Para ela, as dietas restritivas são “modismos” que mudam de nomes, mas continuam com as mesmas características. “O que realmente precisa ser feito é filtrar as receitas através dos ingredientes. Se você tem uma matéria-prima boa, orgânica e de qualidade, isso vai virar um produto, e se for consumido adequadamente, haverá uma boa absorção dos nutrientes”, expõe. 

 

Reeducação alimentar

A profissional enfatiza que quanto menos processado o alimento, melhor. “Porém, não se deve fazer isso de modo restrito em quantidade, além do recomendado individualmente, ou seja, abaixo das recomendações diárias, tanto de vitaminas e minerais, quanto as recomendações calóricas”, pontua, ressaltando: “Para não ter efeitos colaterais da restrição, e a pessoa ficar apenas com os benefícios, é aconselhável um programa mais consistente, que seria um comportamento de reeducação alimentar”.

 

“Modismos em alta”

Aiessa revela que não somente adeptos do Whole30, mas também pacientes que estão recorrendo a outros métodos, como a dieta intermitente, que é o jejum prolongado, são os que mais são atendidos em seu consultório. Além disso, por ser nutricionista esportiva, ela também já atendeu muitos pacientes que buscavam fazer exercícios em jejum, com o objetivo de queimar mais gordura. “‘Os modismos’ estão inseridos no nosso dia a dia, mas possuem uma vida útil muito curta. Sendo assim, as dietas só mudam de nome e características, mas a ciência sempre desmitifica o que realmente funciona ou não em determinado processo”, enaltece.

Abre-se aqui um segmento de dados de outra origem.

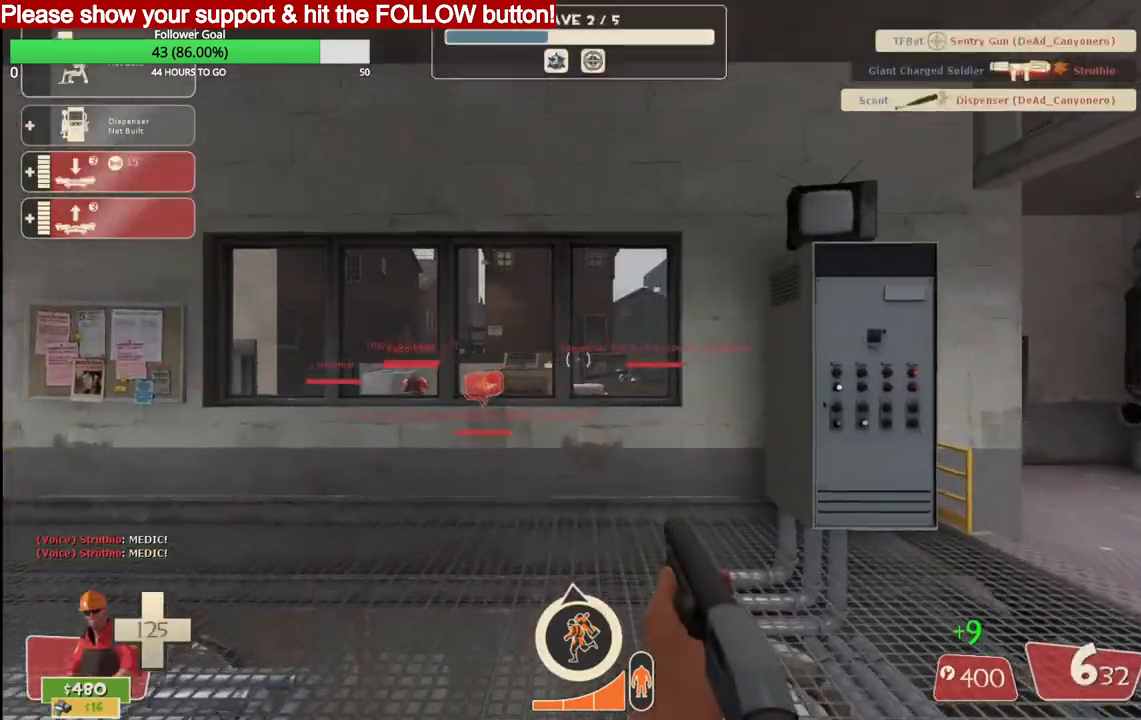
{"buttons": [], "left_stick": "up", "right_stick": "center", "events": [[83, "right_stick", "left"], [217, "right_stick", "center"], [417, "DPAD_LEFT", "down"], [500, "DPAD_LEFT", "up"]]}
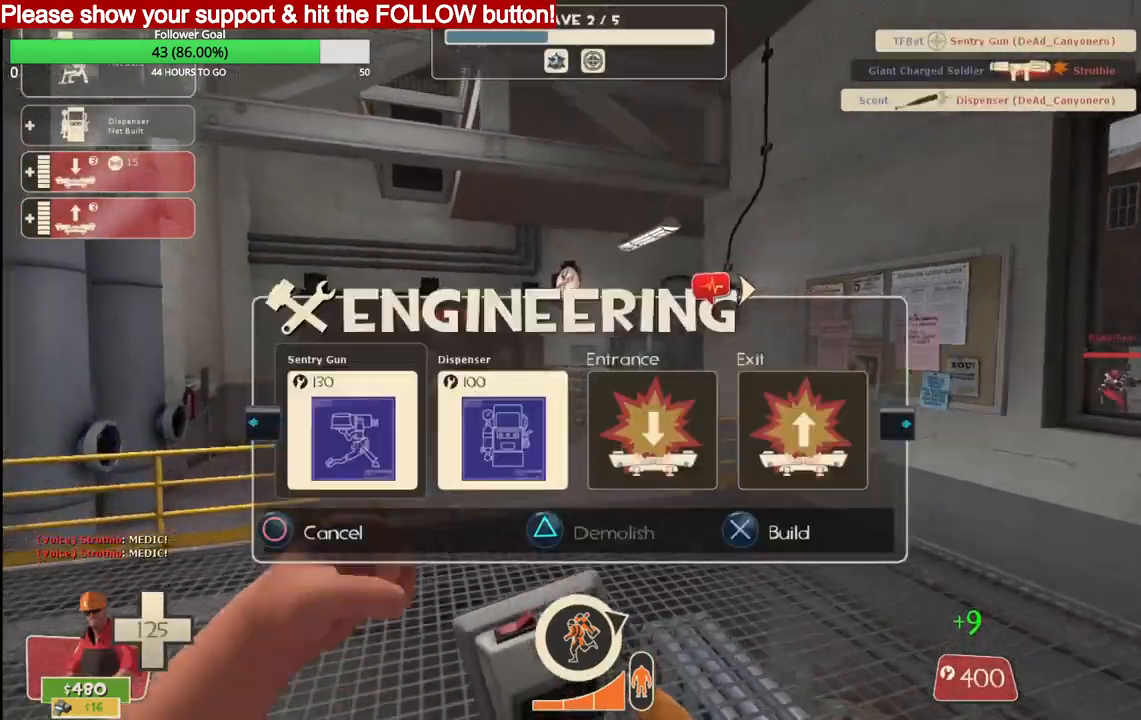
{"buttons": [], "left_stick": "up", "right_stick": "center", "events": [[67, "R2", "down"], [217, "R2", "up"]]}
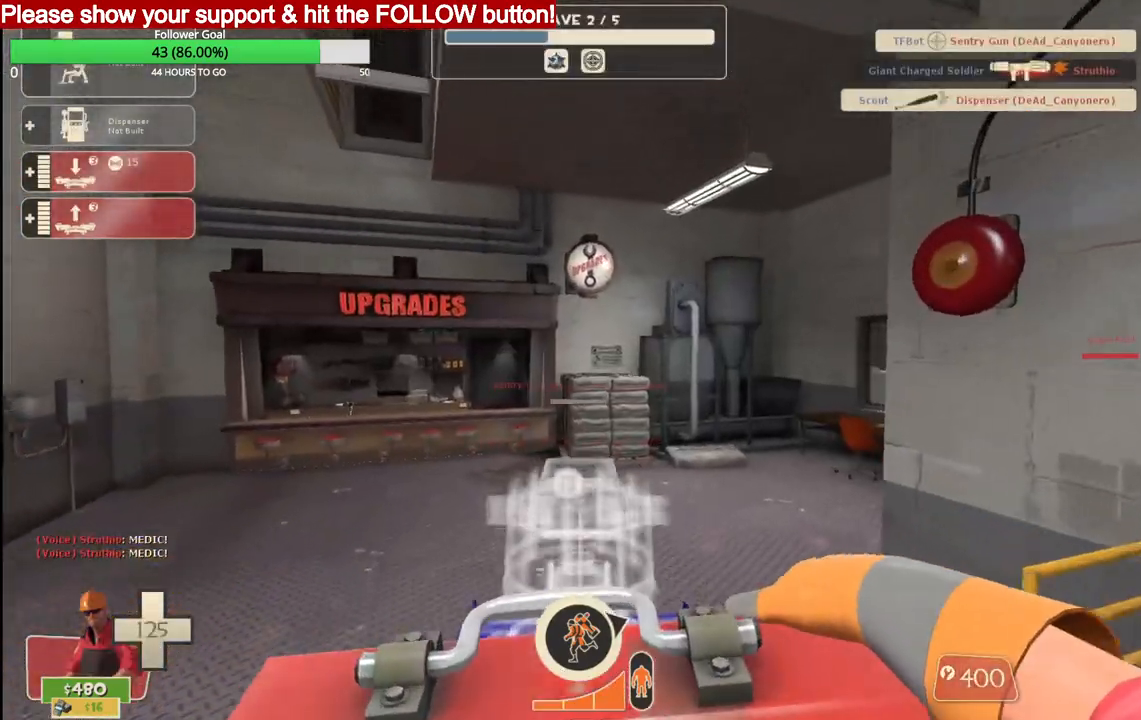
{"buttons": [], "left_stick": "up", "right_stick": "right", "events": [[267, "right_stick", "right"]]}
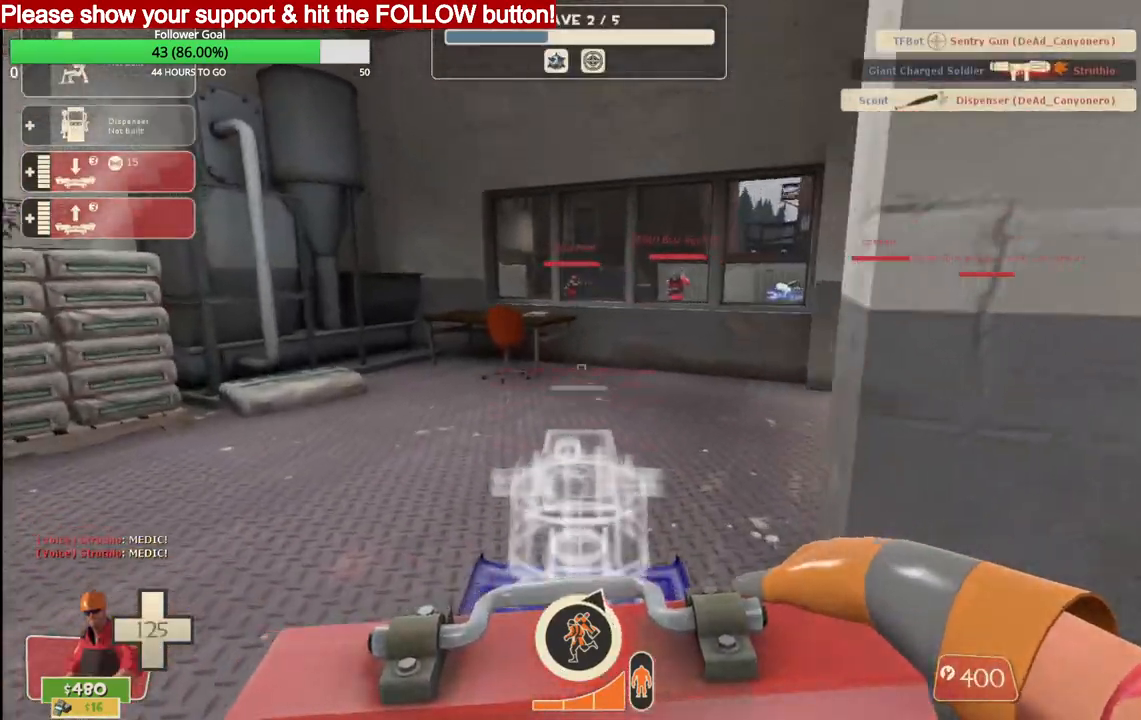
{"buttons": [], "left_stick": "up", "right_stick": "center", "events": [[17, "right_stick", "center"]]}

Fazer um acompanhamento nutricional é o último passo a ser feito desde que a pessoa se disponha a seguir o tratamento, que realmente modifica o estilo de vida. “Desta forma, ela não vai precisar de outro processo de mudança, a menos que a própria genética e estilo de vida em outras características mostrem doenças a serem tratadas”, menciona Aiessa.

Para ela, quem realmente segue o tratamento indicado por profissionais competentes apenas retornam ao consultório para verificar se tudo está certo, a qualidade de suas escolhas e se atualizar sobre algo de novo que possa haver. “Mas não volta para retificar, porque não terá nada de errado”, finaliza.